🤖 AI Summary
Existing spectral foundation models are constrained by RGB-centric pretraining paradigms, limiting their adaptability to hundred-channel hyperspectral data and confining them primarily to remote sensing applications. This work introduces the first general-purpose spectral foundation model, unifying support for both proximal and remote sensing modalities, as well as multispectral and hyperspectral imaging (>100 bands).
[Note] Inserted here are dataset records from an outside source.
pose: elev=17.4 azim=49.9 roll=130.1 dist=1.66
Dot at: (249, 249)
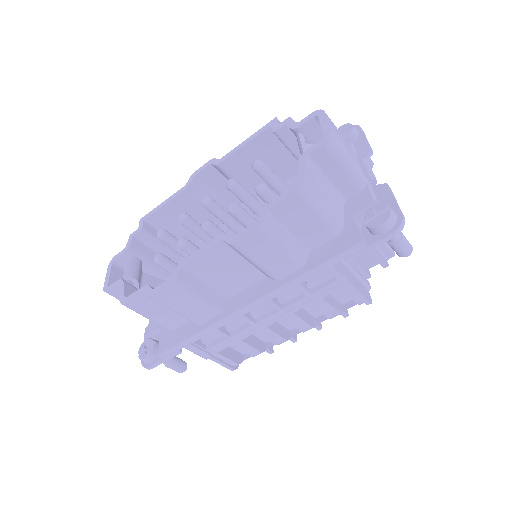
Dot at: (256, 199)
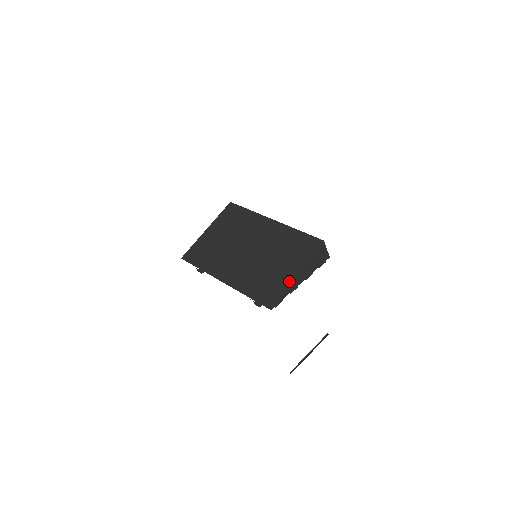
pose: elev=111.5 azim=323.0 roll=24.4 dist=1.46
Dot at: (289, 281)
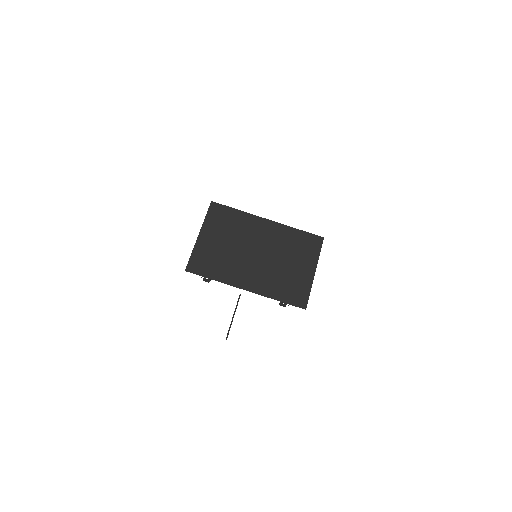
Dot at: (310, 280)
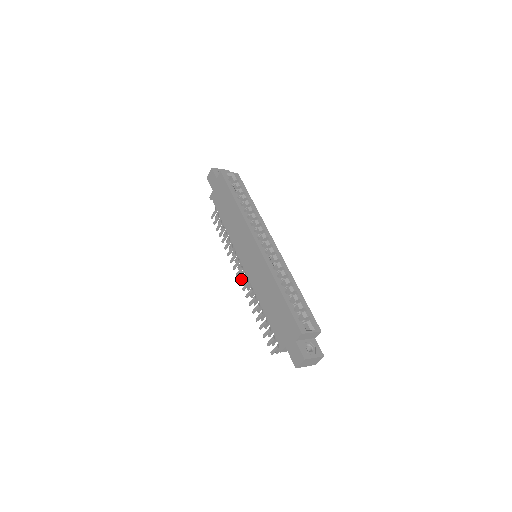
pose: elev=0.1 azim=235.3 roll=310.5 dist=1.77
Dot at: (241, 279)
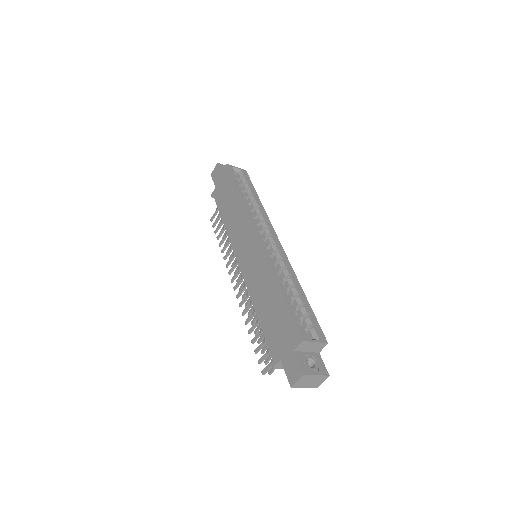
Dot at: (236, 284)
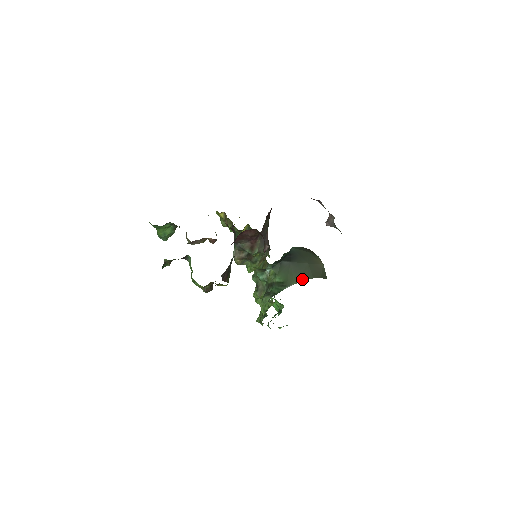
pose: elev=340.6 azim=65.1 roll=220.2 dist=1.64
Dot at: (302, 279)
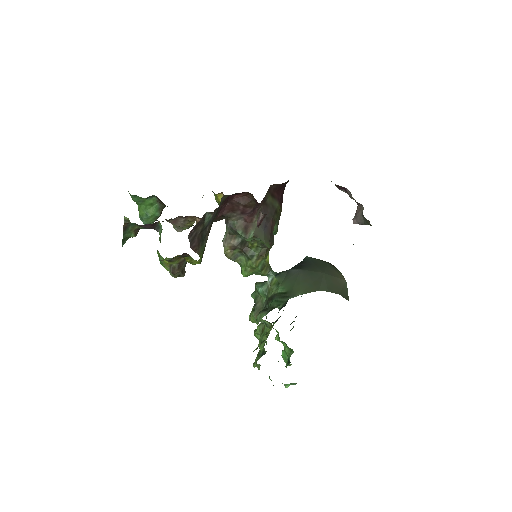
Dot at: (312, 290)
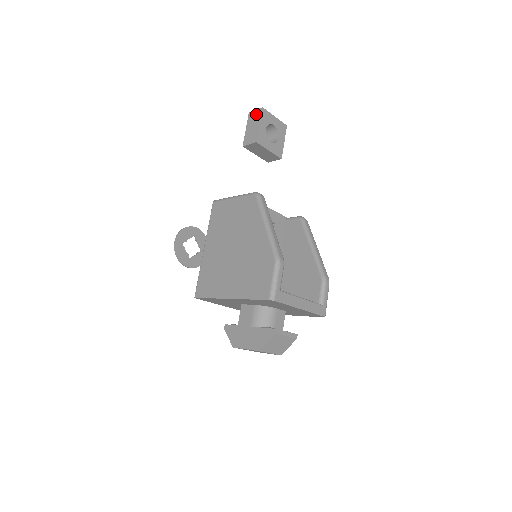
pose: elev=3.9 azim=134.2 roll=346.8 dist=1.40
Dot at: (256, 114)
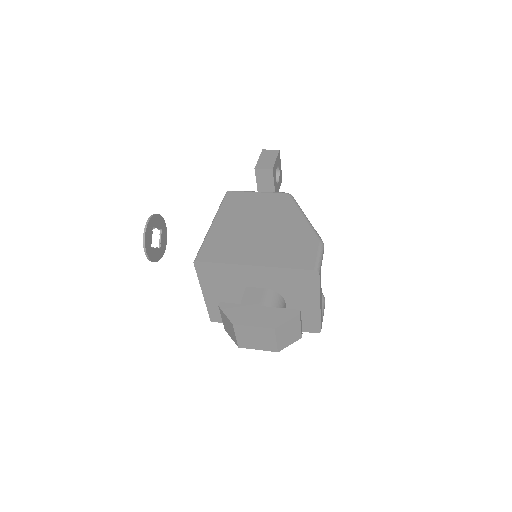
Dot at: (272, 152)
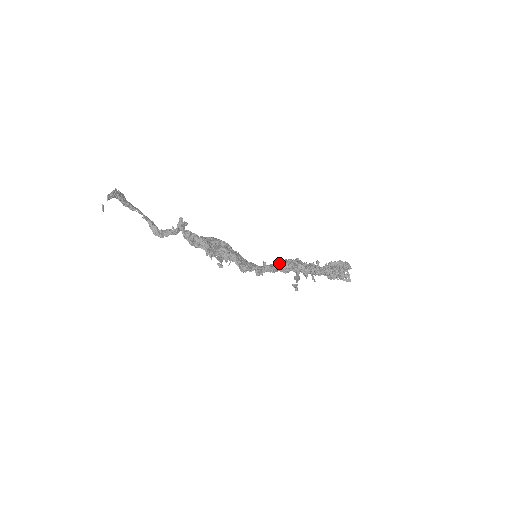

Methodologically, we propose a novel integration of spectral channel encoding, spatial-spectral joint masking, and RGB/ImageNet transfer strategies within a masked autoencoder framework—incorporating spectral-specific positional encoding and adaptive masking. Evaluated across six downstream tasks, our model achieves an average performance gain of 12.7%, attains 92% of fully supervised accuracy using only 1% labeled data, and—critically—demonstrates, for the first time, cross-modal generalization across imaging distance (proximal vs. remote) and spectral dimensionality (multispectral to hyperspectral).
📝 Abstract
Spectral imaging data acquired via multispectral and hyperspectral cameras can have hundreds of channels, where each channel records the reflectance at a specific wavelength and bandwidth. Time and resource constraints limit our ability to collect large spectral datasets, making it difficult to build and train predictive models from scratch. In the RGB domain, we can often alleviate some of the limitations of smaller datasets by using pretrained foundational models as a starting point. However, most existing foundation models are pretrained on large datasets of 3-channel RGB images, severely limiting their effectiveness when used with spectral imaging data. The few spectral foundation models that do exist usually have one of two limitations: (1) they are built and trained only on remote sensing data limiting their application in proximal spectral imaging, (2) they utilize the more widely available multispectral imaging datasets with less than 15 channels restricting their use with hundred-channel hyperspectral images. To alleviate these issues, we propose a large-scale foundational model and dataset built upon the masked autoencoder architecture that takes advantage of spectral channel encoding, spatial-spectral masking and ImageNet pretraining for an adaptable and robust model for downstream spectral imaging tasks.